Axel Angermann vergleicht die wirtschaftliche Entwicklung Deutschlands seit Ausbruch der Corona-Pandemie im ersten Quartal 2020 mit der vorherigen Wachstumsdynamik, so dass das Ausmaß der Probleme deutlich wird: „Der in drei Jahren aufgelaufene Verlust an gesamtwirtschaftlicher Wertschöpfung beläuft sich ohne Berücksichtigung der Inflation auf mehr als 500 Milliarden Euro. Bei einer Staatsquote von etwa 50 Prozent hätten also Konsumenten und Unternehmen und der Staat jeweils ungefähr 250 Milliarden Euro zusätzlich verwenden können. Die Relevanz wird deutlich, vergleicht man diese Zahl etwa mit den 5 Milliarden Euro für die Kindergrundsicherung, um die es im aktuellen Streit zwischen dem Finanzminister und der Familienministerin geht.“
Dass sich politische Vorhaben im Umfeld einer starken Wirtschaft leichter verwirklichen lassen, ist wahrlich keine neue Erkenntnis, scheint aber zunehmend in Vergessenheit zu geraten, warnt Axel Angermann: „Die Pandemie und die daraus resultierenden Wohlstandsverluste mögen weitgehend unvermeidlich gewesen sein. Die nun schon seit drei Jahren andauernde Wachstumsschwäche, deren Ende gar nicht abzusehen ist, ist es nicht.

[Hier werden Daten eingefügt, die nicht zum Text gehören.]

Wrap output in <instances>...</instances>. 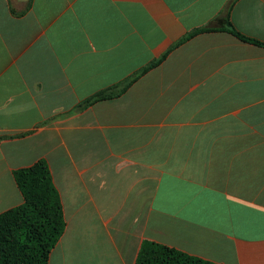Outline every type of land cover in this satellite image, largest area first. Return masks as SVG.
<instances>
[{
	"label": "crops",
	"instance_id": "obj_1",
	"mask_svg": "<svg viewBox=\"0 0 264 264\" xmlns=\"http://www.w3.org/2000/svg\"><path fill=\"white\" fill-rule=\"evenodd\" d=\"M229 23L264 43V0H0V214L47 160L49 264H137L144 241L264 264V46Z\"/></svg>",
	"mask_w": 264,
	"mask_h": 264
},
{
	"label": "trees",
	"instance_id": "obj_2",
	"mask_svg": "<svg viewBox=\"0 0 264 264\" xmlns=\"http://www.w3.org/2000/svg\"><path fill=\"white\" fill-rule=\"evenodd\" d=\"M229 31L240 40L258 46L264 43L239 33L231 26ZM213 31L196 30L184 38ZM151 63L138 76L159 65L164 59ZM132 77L121 86L101 91L85 101V105L121 96L138 78ZM47 160L40 159L29 167L14 171L15 181L23 194L24 203L0 214V264H49L55 248L66 228L63 205ZM137 264H216L192 256L175 248L151 241H144Z\"/></svg>",
	"mask_w": 264,
	"mask_h": 264
}]
</instances>
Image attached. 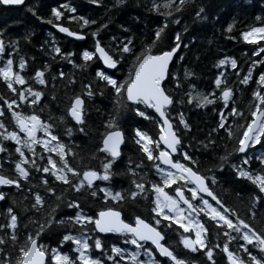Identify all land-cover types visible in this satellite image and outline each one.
Returning a JSON list of instances; mask_svg holds the SVG:
<instances>
[{
    "label": "snow or ice",
    "instance_id": "obj_1",
    "mask_svg": "<svg viewBox=\"0 0 264 264\" xmlns=\"http://www.w3.org/2000/svg\"><path fill=\"white\" fill-rule=\"evenodd\" d=\"M90 2L98 4L101 0ZM22 3L23 0H0V5L5 6ZM122 4L124 0H114V4L109 7ZM62 7L69 13L75 12L68 4ZM161 9H164L161 12L164 19L151 30L149 37L141 36L138 40L135 35L127 34L131 31L129 27L121 24L118 28L124 35L110 36L108 49L97 39L98 33L107 28V23L100 24L99 28L90 31L93 51L82 50L79 53L82 61L80 64L74 63V54L62 51L53 38L47 52L53 59L59 56L74 68L84 70L94 58H98L106 68L95 69L94 81L100 83L98 90L93 87L94 81L82 84L81 90L74 96L66 97L69 105L62 109V114L49 116L47 119H42L35 110L37 102L44 94L41 90L32 86L20 89L14 87L25 85V77L21 75V71L14 70V63L17 69L23 70L26 59L20 56L18 62H14L12 53H18V41H6L2 35L3 30L0 29V54L7 56L3 66H0V80L6 84L7 89L16 94L14 99H4L6 109L0 107V118L4 117L7 111L10 113L11 124L15 126V130H9V126L0 119V152H7L2 146L4 141H13L14 152L19 157L14 161L13 176L3 174L0 169V185L24 188L22 182L29 181L30 171L35 169L38 175L43 173L49 177L45 179L44 175H40V183L43 185L45 196L51 197L46 204L45 197L32 190L35 186L29 184L28 188L24 189L34 197L31 203L34 215L29 216L24 224L26 235L22 243L18 237L17 214L11 206L6 209V223H0V229L5 230V235L11 240L12 249L16 253L14 264H47L45 257L49 251L53 264H196L195 261L179 258L173 251L172 243L166 241L165 237L173 230L174 225L178 226V243L191 252L203 250V256L212 264H216L213 257L214 248H221L219 243H212L213 239H223L221 250L226 255L228 264H264V228L257 231L241 218L235 208L227 206L213 190L220 183L218 174L228 169L235 178L246 179L255 186L256 191L252 193L250 206L247 208L249 219H255L257 205L264 204V90H261L264 88V71H259L258 76L253 77V69L257 65L264 67V45L256 46L252 55L261 53L260 57L247 65V72L238 80L239 84L246 85L254 78L260 86L251 92L253 99L247 113L237 110L234 103L229 106L233 95V88L230 86H224L219 96H216L215 90L205 93L188 84V92L176 99L166 85L174 82L175 87L180 88L194 73L185 67L181 77L178 71H173L172 64H181L186 51L197 39L196 35L189 37V27L207 21L208 17L202 0H163V4L153 0L150 4V11L160 12ZM29 10L32 11L31 8ZM185 12L190 13L189 21L179 31L169 34L172 25L179 27V21ZM33 15H36L35 11ZM62 15L57 7H52L49 18L45 20L37 16V19L52 25L69 37L83 39L84 33L70 30L61 23H54L60 21ZM254 19L260 23L242 31L240 36L256 45L257 41L264 42V15L258 14ZM67 20L80 22L81 29L96 23L84 16L69 15ZM232 28L233 23H229L225 31ZM30 35L31 32L28 31L22 39L28 41ZM49 35L51 36V33ZM165 39L168 40L167 44H164ZM6 44L12 48V52L7 51ZM41 47L43 48V45ZM226 64L237 68V60L232 57L225 56L217 61L218 67ZM124 66H127L126 73L123 71ZM49 71L50 65L45 62L42 68L34 71L31 79L37 85H46L45 76ZM118 71L119 76L116 75ZM65 75L61 71L50 78L55 81L57 77L64 78ZM236 75H241L239 70ZM222 76L223 73H220L215 77L214 84L217 89L223 84ZM73 83L75 81L68 77V84ZM97 91L101 95L105 91L110 93L113 108L104 121L105 131L101 133L99 147L90 157L99 160L98 169L84 165L81 170L72 166L66 157L73 158L79 165L81 158L74 151L71 137L73 131L87 135L84 127V98L91 99ZM185 98L188 105L195 102L196 107L212 106L214 112H217V103L223 102V106L218 109L215 127L202 140L196 137L188 139L190 125L184 113L172 116V111L175 107L183 105ZM14 105H26L33 111L25 113L13 110ZM148 110L154 113L153 117L148 116ZM128 112L145 120L154 119L159 129L156 139L139 127L133 129L134 143L146 157L149 166L147 172L143 170L146 166L143 160L133 166L131 158L124 170L115 173L112 171L121 156L123 133L120 130V121ZM69 119L75 123L62 128L63 135L69 138L65 143L58 135L57 127L66 124ZM220 133L224 135L220 136ZM217 139L223 143L217 144ZM193 144L202 150L200 155L204 157L205 162L210 156L211 163L207 167H200L201 160L190 150ZM37 146L40 151H37ZM257 147L261 149L259 155L256 154ZM53 153L58 160L53 159ZM249 153L255 156L258 164L255 170L250 169L252 156ZM150 174L154 179H149ZM115 176L129 177V187L114 190V187L102 183L110 182ZM55 182H61V191H57ZM69 191L74 195L85 192L86 196L93 199L100 198L102 194L103 200L112 205L123 204L125 201H150L146 210L150 213L151 222L140 215H132L126 221L122 218L121 211L114 206L102 207L89 214L81 206L79 199L68 197ZM6 198V193L0 191V200ZM61 208L70 210L74 215H62ZM28 211L26 205L23 213ZM35 213L39 215L36 216ZM207 222L215 226V234L209 232L205 226ZM180 229L183 231L180 232ZM49 233H63L58 236L59 244L68 242L73 255L70 257L68 253L59 250V244L51 248L41 244L42 234ZM100 234L117 236L114 242L109 243ZM121 238L124 247L118 244ZM230 242L236 245L234 251L229 250ZM4 243V237L0 236V244ZM129 245L134 246V250H129ZM94 250L100 255H93ZM0 264H10L9 252L2 248Z\"/></svg>",
    "mask_w": 264,
    "mask_h": 264
},
{
    "label": "trees",
    "instance_id": "obj_2",
    "mask_svg": "<svg viewBox=\"0 0 264 264\" xmlns=\"http://www.w3.org/2000/svg\"><path fill=\"white\" fill-rule=\"evenodd\" d=\"M152 2L153 0H124V4L120 6L109 7L114 4V0H101L98 4H92L90 0H27L25 4L17 8L3 7L0 5V29L3 30L4 34L10 36V38L12 36L10 40L16 39L18 41V53H14L16 57L19 59L20 56H23L26 59V66L23 70L25 83L27 86H32L44 93L41 100L37 102L35 108L37 113H39L43 119H47L49 116H60L62 114V109L69 105V101L66 97L74 96L81 90L82 84H88L90 81H94V72L97 67L104 70L98 58H94L84 70L74 68L72 64L60 59L59 56H56V58L53 59L51 56L47 55L49 44L52 39H55L57 46H59L62 51L72 52L74 54V63L80 64L82 61L79 53L84 49H88L89 51L93 50V40L89 35L90 31L96 30L102 23H107V28L102 29L98 33L97 39L101 41L106 49L109 47L110 36L124 35L122 30L118 28V25L121 24L129 27L131 31L127 34L135 35L138 40L141 36L145 38L149 37L151 30L164 19L161 15V12L164 11V9H161L160 12L149 10ZM156 2L158 4H163V0H156ZM202 3L205 7V14L208 19L205 22L189 27V37L191 35H196L197 39L186 51L184 61L179 65L175 63L172 64L173 71H178L181 77H183L185 67L189 68L194 75L189 77L180 88L175 87L174 82H170L166 87L171 90L176 99H180L182 94L188 92V84L194 85L197 90L205 93L213 92V90H215L214 94L216 96H219V92L224 86H230L233 88V95L230 98L229 106L234 103L237 110L247 113L250 107V101L253 99L251 97V92L260 86L256 84L254 78L250 79L246 85L239 84L238 80L242 79V74L247 72V65L252 60L260 57L261 53L253 56L252 52L255 51L258 44L256 43V45H254L245 41L241 38L240 33L247 28L260 23L254 18L258 14L264 15V0H202ZM64 4H68L71 8L75 9V12L69 13L68 10L64 8L60 21L55 22L69 27L70 30L84 33V39L81 41L55 33L53 29L49 28L51 27L50 24L37 19V16H39L46 20L49 18V10L52 7L55 5H58L59 7V5ZM30 8L32 11L29 10ZM33 11H35L36 15H33ZM69 15L77 17L84 16L86 19L96 21V23L93 25H86L81 29L79 27L80 22L67 20V16ZM189 17L190 13H183L182 19L179 21V27L177 25H172L169 34L179 31L180 28L189 21ZM213 17H215V20H213ZM229 23H233V28L226 32L225 28ZM28 31L31 32V35L29 40L25 41L22 37ZM49 33H51V36ZM45 41H48L49 43H45ZM167 43L168 40L165 39L164 44ZM42 45L43 48L41 47ZM181 51H183V49H181ZM10 52H12V48L10 49ZM262 52H264V47H262ZM225 56H230L236 59L237 68L234 69L228 64L218 67L217 61ZM45 62L50 65V71L46 73L45 76L47 81L46 85H37L31 77L33 76L34 71L37 68H42ZM237 70L241 73L239 77L236 75ZM61 71L66 74L64 78L57 77L55 81L51 80L50 77L52 75ZM123 71L125 73L127 72V66H124ZM259 71H264V67L257 65L253 69V77L258 76ZM220 73H223V84L217 89L214 80ZM116 75H120L119 71ZM68 77H71L75 83L68 84ZM120 78H122V76ZM93 87L98 90L100 88V83L94 81ZM261 90H264V88ZM14 98H16V94L7 89L6 84L0 80V104L3 108L6 109L4 99L11 100ZM84 99L86 113L84 127L87 135L78 131H73L71 137V142L75 146L74 151L78 153L81 158L80 163L77 165L71 157H66V159L69 160V163L72 166L79 167L81 170L84 165L98 169L99 160L90 159V157H92V154L96 152L99 147L101 133L105 131L104 121L108 118V114L112 110L113 104L111 95L107 91H105L103 95L97 91L91 99ZM45 105H47V107H45ZM221 106H223L222 101L217 103V112H214L212 106L196 107L195 102H193L192 105H188L185 98V103L181 106L175 107L172 111V116L175 117L176 113H184L185 119L190 125V131L187 133L188 139L191 140L192 137H196V139L202 140L208 135L210 130L215 127L218 119V109ZM141 107L143 108V106ZM13 108L27 113L33 111V109L28 108L26 105H19V107L13 106ZM40 109H43V111H40ZM8 114L9 113L5 111L4 117H8ZM147 114L149 117L154 116V113L151 110H148ZM4 117L1 119H3L5 124L11 128L12 124L10 118L8 117V120L6 121ZM237 123H239V121H237ZM73 124V121L69 119L66 124L57 127V133L65 143L68 142L69 138L63 135L62 128L70 127ZM119 126L123 132L124 141L121 145V156L118 158V161L115 162L112 171L115 173L124 170L129 158H131L133 166L143 160L146 165L143 170L145 172L149 171L146 157L139 152L138 146L134 143L133 129L139 127L141 130L147 131L153 138H156L159 129L157 128L154 119L145 120L142 117L136 116L134 113L128 112L121 118ZM223 135V133H220V136ZM216 142L217 144L223 143L220 139H217ZM4 148L7 149V152H2L0 160L6 166H9V163H13L19 157L18 154L14 152L15 148L12 143H7L6 141ZM190 150L201 160V168L207 167L208 164L211 163L210 156L208 161L205 162L204 157L200 155L202 150L198 149L195 144L192 145ZM220 150H222V148ZM37 151L40 150L37 149ZM260 151L261 149L257 147L256 154L259 155ZM250 156H252V154ZM5 161H9V163ZM236 162L239 163V161ZM257 168L258 164L255 156H252L250 169L255 170ZM2 170L3 174H7L5 169ZM40 175H44L45 179H49L47 174L41 173L38 175L36 170L32 169L30 171L29 181L22 182L24 188L18 189L11 186L10 189L5 192L7 198L0 202V222L6 223V209L9 206H11L13 211L17 214V231L21 243L23 242L24 235H26L24 224L29 216L34 215L31 210V203L34 200V197L24 189L28 188L29 184L33 185L35 187L32 190L37 191L44 196L46 204L51 200L50 196H45L43 185L40 183ZM129 179L130 178L127 176H115L110 182H107V184L110 187H114V190L115 188H127L129 187ZM149 179H154L153 175L150 174ZM218 179L220 180V183L213 189L216 194L226 202L227 206L235 208L241 218L249 222L257 231H261L262 228H264V204L257 205L255 219H249V213L247 212V208L250 206L251 195L256 191L255 186L246 179L235 178L228 169H224L222 174H218ZM55 187L57 191H61L63 186L61 182H55ZM67 195L69 198L79 199L81 206L89 214H92L94 211L102 207L114 206L121 211L122 218L127 221L132 215H140L142 218L151 221L150 213L146 210L147 206L151 203L150 201H125L123 204L112 205L104 201L102 195L98 199L86 196L85 192H80L78 195H74L69 191ZM13 201L15 203H13ZM26 205L28 206L29 211L23 213ZM61 213L64 216L74 215L73 212L66 208H61ZM35 215L38 216L39 213H35ZM207 224L209 232L215 234V226L212 223ZM177 228L178 226L174 225L173 230L165 237L166 241L172 243L174 253L179 258H183L187 261H195L196 264H212V262L207 263V258L202 254L203 250L188 252L178 243L179 238L176 234ZM179 231L181 232V230ZM62 234L63 233L42 234L43 239L40 243L47 245L49 248L57 246L59 244L58 236ZM233 235H235V233ZM0 236H3L5 239V243L0 244V248L9 252L10 264H14L16 253L12 249L11 240L5 235V230L3 229H0ZM116 236L117 234L101 235V237L106 239L109 243L114 242ZM212 243H219L221 245V248H214L213 257L216 264H226V255L221 250L223 247V239H213ZM68 245L69 243L65 242L64 244H59V247L60 249L65 250ZM235 248L236 245L233 242H230L229 250L234 251ZM46 262L47 264H51L50 253L46 255Z\"/></svg>",
    "mask_w": 264,
    "mask_h": 264
},
{
    "label": "rangeland",
    "instance_id": "obj_3",
    "mask_svg": "<svg viewBox=\"0 0 264 264\" xmlns=\"http://www.w3.org/2000/svg\"><path fill=\"white\" fill-rule=\"evenodd\" d=\"M27 2V1H26ZM25 2V3H26ZM63 5H59V7H58V5H55L54 7H57L58 8V10H60L62 13H63V7H62ZM51 10V9H50ZM50 10H49V15H50ZM55 22V21H54ZM55 23H57V22H55ZM255 26H257V25H255ZM248 29V28H247ZM246 29V30H247ZM245 30V31H246ZM242 38V37H241ZM72 39V38H71ZM258 42H260V43H258ZM258 45H263L264 44V42H262V41H257L256 42ZM8 52H10V50H8ZM258 54V53H257ZM12 56H13V59H15L14 60V62H18V58L16 57V55L14 54V53H12ZM227 57H230V56H227ZM7 59V56H5V55H0V66H3V61L4 60H6ZM14 70H19V71H22V70H20V69H17L16 68V66H15V64H14ZM22 75V74H21ZM14 87H15V85H14ZM21 88H23V87H21ZM15 106V105H14ZM13 110H16V109H14L13 108ZM25 113H27V112H25ZM37 114H39V113H37ZM40 115V114H39ZM8 117L10 118V113L8 114ZM41 118H43L42 116H41ZM1 119V118H0ZM8 119V118H7ZM9 130H15V126H14V124H13V126H12V129H10L9 128ZM0 131H2V130H0ZM39 134V133H38ZM22 135V134H21ZM153 139H156V138H153ZM123 141H124V139H123ZM252 153H249V155H251ZM105 186H108V184H107V182H102ZM94 184H95V182H94ZM171 194V193H170ZM102 195V194H101ZM1 202V201H0ZM149 221V220H148ZM149 222H151V221H149ZM0 223H2V222H0ZM176 226V225H175ZM183 230L181 229V232H182ZM234 234V233H233ZM119 246H121V247H124V242H123V239L121 238L120 240H119ZM129 247V250H134V246H131V245H129L128 246ZM59 250H61V251H63V252H66V253H68L69 254V256L71 257L72 255H73V253L70 251V244L66 247V249L65 250H62V249H60V247H59ZM188 252H191L190 250H187ZM49 253H50V251H49ZM93 255H100L96 250H94L93 251ZM225 261H226V264H228V261H227V257H226V259H225ZM50 262H51V264H53V262L51 261V253H50ZM207 263H210L209 261L207 262Z\"/></svg>",
    "mask_w": 264,
    "mask_h": 264
},
{
    "label": "flooded vegetation",
    "instance_id": "obj_4",
    "mask_svg": "<svg viewBox=\"0 0 264 264\" xmlns=\"http://www.w3.org/2000/svg\"><path fill=\"white\" fill-rule=\"evenodd\" d=\"M27 0H23V3L21 4V5H23V4H25V2H26ZM33 3V2H32ZM31 3V4H32ZM21 5H8V6H3V7H14V8H17V7H20ZM34 5V4H33ZM35 6H36V4H35ZM50 29H52V27H49ZM2 35H3V38L6 40V41H11L10 39L12 38V36H11V38H10V36H7L6 34H4V33H2ZM6 48H7V51L8 50H10L11 49V47L10 46H8L7 44H6ZM0 55H2V54H0ZM0 107H2L3 108V106L0 104ZM7 143H12V145H13V147L15 148V142H13V141H7ZM4 145H6V141H4L3 142V147H4ZM25 153H26V155H27V151L25 150ZM54 154V153H53ZM2 155V152H0V156ZM5 162H7V163H9V161H5ZM10 165L9 166H6L4 163H2V161L0 160V169H5L6 171H7V174L6 175H10V177L11 176H13V174H14V172H13V170H14V162L13 163H9ZM5 171V172H6ZM11 186H13V185H7V186H5V185H2V186H0V191H3V192H6V191H8L9 189H10V187ZM13 187H15V186H13ZM16 188V187H15ZM0 201H2V200H0ZM201 215H203V214H201ZM207 219V218H206ZM205 219V220H206ZM127 221V220H126ZM203 222V221H202ZM207 223H211V222H207ZM205 224V226L207 227L208 226V224ZM11 231V230H10Z\"/></svg>",
    "mask_w": 264,
    "mask_h": 264
},
{
    "label": "water",
    "instance_id": "obj_5",
    "mask_svg": "<svg viewBox=\"0 0 264 264\" xmlns=\"http://www.w3.org/2000/svg\"><path fill=\"white\" fill-rule=\"evenodd\" d=\"M63 26V25H62ZM55 29V31L57 32V33H59V34H61V35H66L67 36V34H65V33H60L59 31H58V29H56V28H54ZM70 38H72V39H75V40H79V41H81V40H83V39H77V38H75V37H70ZM96 56L98 57V54H96ZM100 61V60H99ZM100 63H101V65L104 67V68H106V66L105 65H103V62L102 61H100ZM74 122V121H73ZM75 123V122H74ZM157 137H158V135H157ZM45 259H46V257H45Z\"/></svg>",
    "mask_w": 264,
    "mask_h": 264
}]
</instances>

Der Verweis auf einen vermeintlichen oder tatsächlichen Stillstand unter vorhergehenden Regierungen führt ebenso wenig weiter wie der auf die Komplexität der Krisen. Die Wirtschaftspolitik wäre stattdessen gut beraten, die strukturellen Ursachen der Wachstumsschwäche zu identifizieren und zu beheben. Dies würde auch die Erfolgsaussichten aller anderen politischen Vorhaben von der Kindergrundsicherung über größere Verteidigungsanstrengungen bis hin zur Meisterung des Klimaschutzes und der Erreichung der Klimaziele deutlich erleichtern.“
Der in den vergangenen Jahrzehnten erzielte Wohlstand beruhte maßgeblich auf der erfolgreichen Entwicklung von Unternehmen in einem marktwirtschaftlichen Umfeld. „Jetzt muss es darum gehen,“ fordert Axel Angermann „diesen Rahmen wieder zu stärken. Das bedeutet: Abbau bürokratischer Hemmnisse statt der Etablierung immer neuer Vorschriften. Die kleinteilige Vorgabe konkreter Lösungen schafft kein innovationsfreundliches Umfeld. Die steuerliche Belastung unternehmerischen Handelns sollte auf das notwendige Maß beschränkt sein. In strategischen Fragestellungen wie der Vermeidung zu großer Abhängigkeiten von China muss der Staat für Klarheit sorgen und nicht einzelne Projekte mit irrwitzigen Summen subventionieren.“
Die strukturellen Umbrüche innerhalb der „alten“ Industrie in Deutschland sollten zum Anlass genommen werden, die Rahmenbedingungen für innovative Zukunftsfelder wie Klimaschutz oder Digitalisierung offener zu gestalten. Nur dann hat Deutschland im internationalen Vergleich noch die Chance, wieder auf eine erfolgversprechende Spur zurückzukehren, Wachstum zu generieren und damit die anstehenden Herausforderungen zu bewältigen.